Task objective:
The reply to the records below should contain exactly the lines from the line with "18: (464, 293, 2.89)" through the line with "34: (389, 140, 3.01)", and nothing besides.

Given records:
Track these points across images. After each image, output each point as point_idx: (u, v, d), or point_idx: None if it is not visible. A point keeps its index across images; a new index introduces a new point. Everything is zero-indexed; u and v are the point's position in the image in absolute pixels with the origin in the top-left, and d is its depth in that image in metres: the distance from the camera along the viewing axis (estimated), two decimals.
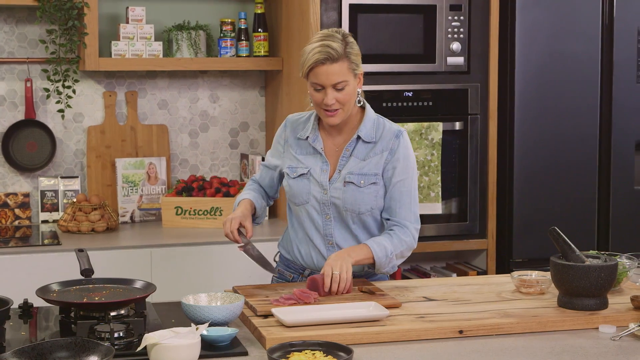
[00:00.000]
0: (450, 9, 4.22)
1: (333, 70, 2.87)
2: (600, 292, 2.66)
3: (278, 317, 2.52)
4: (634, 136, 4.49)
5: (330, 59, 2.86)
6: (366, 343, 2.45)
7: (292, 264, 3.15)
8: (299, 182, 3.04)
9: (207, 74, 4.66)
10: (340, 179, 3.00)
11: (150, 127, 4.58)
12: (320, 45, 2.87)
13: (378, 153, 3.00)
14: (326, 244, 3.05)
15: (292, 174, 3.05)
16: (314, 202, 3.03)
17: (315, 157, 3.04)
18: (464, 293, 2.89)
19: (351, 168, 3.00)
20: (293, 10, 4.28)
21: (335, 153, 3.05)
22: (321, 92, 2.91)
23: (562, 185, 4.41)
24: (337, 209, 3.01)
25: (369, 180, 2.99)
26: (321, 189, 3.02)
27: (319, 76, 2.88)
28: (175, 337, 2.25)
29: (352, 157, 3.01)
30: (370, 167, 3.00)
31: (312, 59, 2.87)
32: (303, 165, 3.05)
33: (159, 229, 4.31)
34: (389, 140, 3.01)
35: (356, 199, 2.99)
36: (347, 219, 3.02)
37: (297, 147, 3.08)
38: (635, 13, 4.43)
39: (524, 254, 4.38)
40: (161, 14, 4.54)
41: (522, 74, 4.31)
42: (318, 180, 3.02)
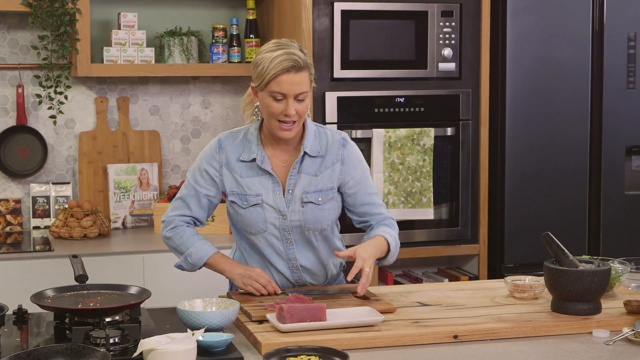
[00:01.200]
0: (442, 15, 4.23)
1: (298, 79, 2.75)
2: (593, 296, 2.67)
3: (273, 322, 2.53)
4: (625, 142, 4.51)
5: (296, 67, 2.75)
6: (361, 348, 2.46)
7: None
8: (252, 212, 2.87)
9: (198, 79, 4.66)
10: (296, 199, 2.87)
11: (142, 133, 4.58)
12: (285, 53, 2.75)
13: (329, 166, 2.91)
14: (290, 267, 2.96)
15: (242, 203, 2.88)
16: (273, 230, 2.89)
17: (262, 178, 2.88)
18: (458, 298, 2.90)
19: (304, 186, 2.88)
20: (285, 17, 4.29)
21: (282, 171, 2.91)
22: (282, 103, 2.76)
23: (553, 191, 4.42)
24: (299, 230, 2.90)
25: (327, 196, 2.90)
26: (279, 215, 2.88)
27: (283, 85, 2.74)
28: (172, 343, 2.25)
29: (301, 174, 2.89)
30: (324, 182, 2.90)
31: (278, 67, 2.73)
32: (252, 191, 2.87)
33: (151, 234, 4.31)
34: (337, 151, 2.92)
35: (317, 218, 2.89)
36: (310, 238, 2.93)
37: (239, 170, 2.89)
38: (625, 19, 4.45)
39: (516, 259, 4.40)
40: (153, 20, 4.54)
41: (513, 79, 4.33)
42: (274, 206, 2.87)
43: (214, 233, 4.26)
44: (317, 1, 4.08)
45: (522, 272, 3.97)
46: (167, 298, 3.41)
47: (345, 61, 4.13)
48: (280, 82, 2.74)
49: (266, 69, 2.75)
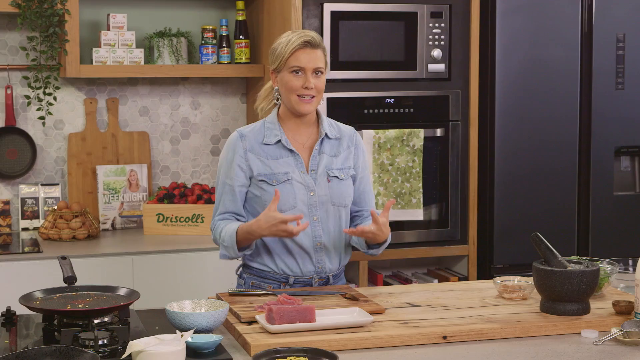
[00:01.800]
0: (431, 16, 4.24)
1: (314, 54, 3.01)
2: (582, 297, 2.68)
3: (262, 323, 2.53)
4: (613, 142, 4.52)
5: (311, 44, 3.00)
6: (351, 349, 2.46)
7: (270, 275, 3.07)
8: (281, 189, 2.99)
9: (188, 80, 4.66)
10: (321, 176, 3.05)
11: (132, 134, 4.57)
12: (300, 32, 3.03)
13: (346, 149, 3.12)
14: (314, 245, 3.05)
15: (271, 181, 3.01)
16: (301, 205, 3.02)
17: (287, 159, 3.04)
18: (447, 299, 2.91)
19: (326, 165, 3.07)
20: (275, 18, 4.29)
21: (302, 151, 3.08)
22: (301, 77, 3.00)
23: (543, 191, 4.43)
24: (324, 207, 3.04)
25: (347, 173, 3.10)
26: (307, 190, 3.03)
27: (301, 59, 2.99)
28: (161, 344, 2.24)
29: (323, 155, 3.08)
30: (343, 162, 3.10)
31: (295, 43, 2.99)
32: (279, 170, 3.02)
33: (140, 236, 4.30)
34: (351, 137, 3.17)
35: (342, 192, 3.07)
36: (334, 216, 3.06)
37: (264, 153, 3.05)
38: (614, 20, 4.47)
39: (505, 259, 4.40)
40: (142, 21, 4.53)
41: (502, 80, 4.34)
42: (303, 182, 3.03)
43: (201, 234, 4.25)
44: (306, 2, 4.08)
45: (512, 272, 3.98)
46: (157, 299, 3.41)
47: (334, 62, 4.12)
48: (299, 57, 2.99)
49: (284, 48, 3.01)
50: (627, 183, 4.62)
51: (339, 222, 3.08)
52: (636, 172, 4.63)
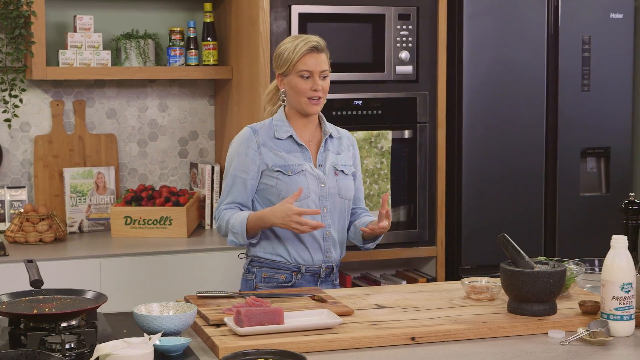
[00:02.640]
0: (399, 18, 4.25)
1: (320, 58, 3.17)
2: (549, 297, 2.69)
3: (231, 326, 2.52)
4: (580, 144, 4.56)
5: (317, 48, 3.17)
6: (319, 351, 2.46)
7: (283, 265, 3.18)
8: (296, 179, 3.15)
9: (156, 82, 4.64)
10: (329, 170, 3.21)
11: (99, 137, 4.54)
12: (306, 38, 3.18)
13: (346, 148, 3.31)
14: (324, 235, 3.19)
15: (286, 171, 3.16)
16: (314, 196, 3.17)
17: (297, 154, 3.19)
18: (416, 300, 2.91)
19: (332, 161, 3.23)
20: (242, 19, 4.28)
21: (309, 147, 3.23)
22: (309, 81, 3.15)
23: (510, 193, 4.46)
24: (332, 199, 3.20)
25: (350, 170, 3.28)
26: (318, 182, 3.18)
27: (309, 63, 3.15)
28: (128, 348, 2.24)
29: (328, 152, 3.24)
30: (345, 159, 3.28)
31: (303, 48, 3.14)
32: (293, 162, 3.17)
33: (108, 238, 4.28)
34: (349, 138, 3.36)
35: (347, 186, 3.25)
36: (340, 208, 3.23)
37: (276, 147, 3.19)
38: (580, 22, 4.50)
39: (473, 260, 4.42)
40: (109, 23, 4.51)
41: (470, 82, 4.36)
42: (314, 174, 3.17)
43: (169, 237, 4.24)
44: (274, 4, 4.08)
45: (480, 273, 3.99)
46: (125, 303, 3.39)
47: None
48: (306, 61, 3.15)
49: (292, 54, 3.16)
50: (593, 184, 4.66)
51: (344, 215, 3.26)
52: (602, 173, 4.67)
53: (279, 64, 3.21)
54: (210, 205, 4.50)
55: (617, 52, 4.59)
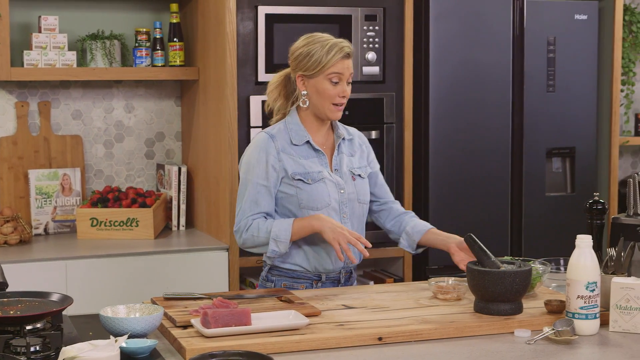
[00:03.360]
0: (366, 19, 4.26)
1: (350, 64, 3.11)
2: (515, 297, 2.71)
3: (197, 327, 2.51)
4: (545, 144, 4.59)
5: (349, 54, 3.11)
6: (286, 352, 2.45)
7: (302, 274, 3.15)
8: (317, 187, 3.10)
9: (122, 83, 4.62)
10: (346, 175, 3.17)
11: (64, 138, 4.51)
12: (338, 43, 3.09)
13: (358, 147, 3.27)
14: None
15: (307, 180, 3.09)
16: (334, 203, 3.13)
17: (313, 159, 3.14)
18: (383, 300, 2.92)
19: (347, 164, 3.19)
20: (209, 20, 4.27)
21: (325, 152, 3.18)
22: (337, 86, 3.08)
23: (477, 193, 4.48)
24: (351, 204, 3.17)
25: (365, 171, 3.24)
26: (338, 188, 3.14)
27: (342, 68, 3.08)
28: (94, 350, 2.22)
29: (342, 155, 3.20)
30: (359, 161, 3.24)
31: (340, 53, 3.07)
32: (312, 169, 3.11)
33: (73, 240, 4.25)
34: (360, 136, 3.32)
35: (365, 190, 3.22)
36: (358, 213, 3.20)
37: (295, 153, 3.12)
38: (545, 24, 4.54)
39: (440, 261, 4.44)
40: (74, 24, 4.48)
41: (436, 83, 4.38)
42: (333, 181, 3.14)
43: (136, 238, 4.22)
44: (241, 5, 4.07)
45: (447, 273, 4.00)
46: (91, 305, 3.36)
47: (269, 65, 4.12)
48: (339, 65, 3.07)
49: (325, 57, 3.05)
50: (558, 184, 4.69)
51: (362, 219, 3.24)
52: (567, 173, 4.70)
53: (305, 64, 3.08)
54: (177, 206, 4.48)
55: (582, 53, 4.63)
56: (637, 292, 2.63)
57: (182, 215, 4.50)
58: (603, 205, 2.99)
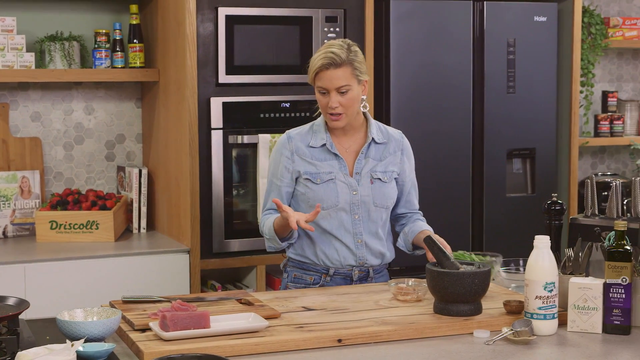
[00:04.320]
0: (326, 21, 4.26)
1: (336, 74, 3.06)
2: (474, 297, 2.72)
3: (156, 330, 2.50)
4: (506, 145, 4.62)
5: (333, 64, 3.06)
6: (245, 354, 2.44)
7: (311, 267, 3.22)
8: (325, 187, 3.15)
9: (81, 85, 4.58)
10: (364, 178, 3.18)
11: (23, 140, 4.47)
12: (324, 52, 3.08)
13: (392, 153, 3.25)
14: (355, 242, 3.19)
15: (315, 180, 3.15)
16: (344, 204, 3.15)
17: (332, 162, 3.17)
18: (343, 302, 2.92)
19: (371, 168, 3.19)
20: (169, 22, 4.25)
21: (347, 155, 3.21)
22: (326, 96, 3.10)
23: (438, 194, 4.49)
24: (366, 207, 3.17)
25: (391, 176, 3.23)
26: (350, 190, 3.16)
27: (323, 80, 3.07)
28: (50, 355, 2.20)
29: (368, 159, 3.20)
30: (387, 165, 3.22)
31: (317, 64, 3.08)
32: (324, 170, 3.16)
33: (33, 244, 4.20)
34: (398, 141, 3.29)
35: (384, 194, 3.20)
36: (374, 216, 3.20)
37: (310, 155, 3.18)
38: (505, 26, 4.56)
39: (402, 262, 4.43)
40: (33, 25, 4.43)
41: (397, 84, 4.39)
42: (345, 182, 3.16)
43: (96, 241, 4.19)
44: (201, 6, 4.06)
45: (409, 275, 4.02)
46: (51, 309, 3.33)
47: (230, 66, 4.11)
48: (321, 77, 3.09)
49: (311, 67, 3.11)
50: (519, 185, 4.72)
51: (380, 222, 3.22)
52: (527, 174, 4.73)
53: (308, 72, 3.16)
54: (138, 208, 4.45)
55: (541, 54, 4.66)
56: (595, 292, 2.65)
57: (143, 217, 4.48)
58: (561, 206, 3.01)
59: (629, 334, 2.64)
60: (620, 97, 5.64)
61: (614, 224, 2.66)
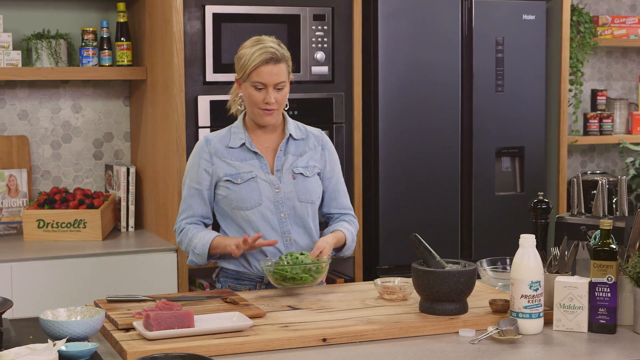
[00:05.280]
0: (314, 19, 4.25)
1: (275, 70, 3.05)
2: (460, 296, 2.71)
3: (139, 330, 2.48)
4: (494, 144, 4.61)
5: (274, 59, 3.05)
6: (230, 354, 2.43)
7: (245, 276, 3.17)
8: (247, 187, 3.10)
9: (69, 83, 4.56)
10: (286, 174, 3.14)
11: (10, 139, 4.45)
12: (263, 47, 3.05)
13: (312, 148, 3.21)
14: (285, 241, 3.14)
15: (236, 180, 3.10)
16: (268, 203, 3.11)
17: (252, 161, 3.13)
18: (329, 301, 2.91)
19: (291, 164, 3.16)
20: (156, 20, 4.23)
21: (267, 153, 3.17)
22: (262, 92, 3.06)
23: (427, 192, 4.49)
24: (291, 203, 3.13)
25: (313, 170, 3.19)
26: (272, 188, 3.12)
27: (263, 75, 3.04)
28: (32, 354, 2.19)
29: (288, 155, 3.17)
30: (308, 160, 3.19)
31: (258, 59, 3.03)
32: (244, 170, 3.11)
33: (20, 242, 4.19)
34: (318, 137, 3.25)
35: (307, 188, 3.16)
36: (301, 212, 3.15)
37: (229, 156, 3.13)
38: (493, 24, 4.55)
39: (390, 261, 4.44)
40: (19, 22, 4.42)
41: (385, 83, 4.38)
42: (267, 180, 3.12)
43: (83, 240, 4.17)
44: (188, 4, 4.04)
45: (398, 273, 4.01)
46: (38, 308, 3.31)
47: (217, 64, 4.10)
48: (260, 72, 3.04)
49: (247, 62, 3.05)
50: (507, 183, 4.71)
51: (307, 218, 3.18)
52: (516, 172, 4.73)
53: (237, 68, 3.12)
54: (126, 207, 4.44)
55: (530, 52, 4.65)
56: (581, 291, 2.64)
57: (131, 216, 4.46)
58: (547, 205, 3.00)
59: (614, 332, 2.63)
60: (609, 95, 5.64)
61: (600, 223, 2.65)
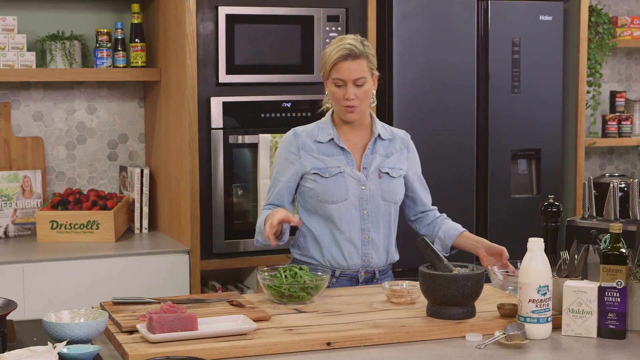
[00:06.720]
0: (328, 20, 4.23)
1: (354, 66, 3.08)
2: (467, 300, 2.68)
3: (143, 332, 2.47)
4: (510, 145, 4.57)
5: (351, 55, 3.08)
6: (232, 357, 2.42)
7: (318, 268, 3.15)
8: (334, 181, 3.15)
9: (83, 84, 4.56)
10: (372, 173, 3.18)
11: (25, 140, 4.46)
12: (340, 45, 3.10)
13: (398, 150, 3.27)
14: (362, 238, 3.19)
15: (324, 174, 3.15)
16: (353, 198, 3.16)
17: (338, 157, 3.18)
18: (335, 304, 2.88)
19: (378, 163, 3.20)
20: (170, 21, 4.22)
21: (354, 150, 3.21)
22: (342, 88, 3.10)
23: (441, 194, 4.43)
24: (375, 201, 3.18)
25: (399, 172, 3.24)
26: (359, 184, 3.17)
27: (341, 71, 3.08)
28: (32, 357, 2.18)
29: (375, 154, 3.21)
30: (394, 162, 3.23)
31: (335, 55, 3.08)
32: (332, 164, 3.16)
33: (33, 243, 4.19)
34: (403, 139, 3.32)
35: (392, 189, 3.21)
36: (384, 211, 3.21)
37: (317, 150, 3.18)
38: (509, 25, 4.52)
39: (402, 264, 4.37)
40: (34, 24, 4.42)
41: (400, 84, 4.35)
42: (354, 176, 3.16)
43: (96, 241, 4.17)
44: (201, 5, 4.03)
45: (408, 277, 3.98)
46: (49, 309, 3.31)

Response for this exercise:
18: (464, 293, 2.89)
19: (351, 168, 3.00)
20: (293, 10, 4.28)
21: (335, 153, 3.05)
22: (321, 92, 2.91)
23: (562, 185, 4.41)
24: (337, 209, 3.01)
25: (369, 180, 2.99)
26: (321, 189, 3.02)
27: (319, 76, 2.88)
28: (175, 337, 2.25)
29: (352, 157, 3.01)
30: (370, 167, 3.00)
31: (312, 59, 2.87)
32: (303, 165, 3.05)
33: (159, 229, 4.31)
34: (389, 140, 3.01)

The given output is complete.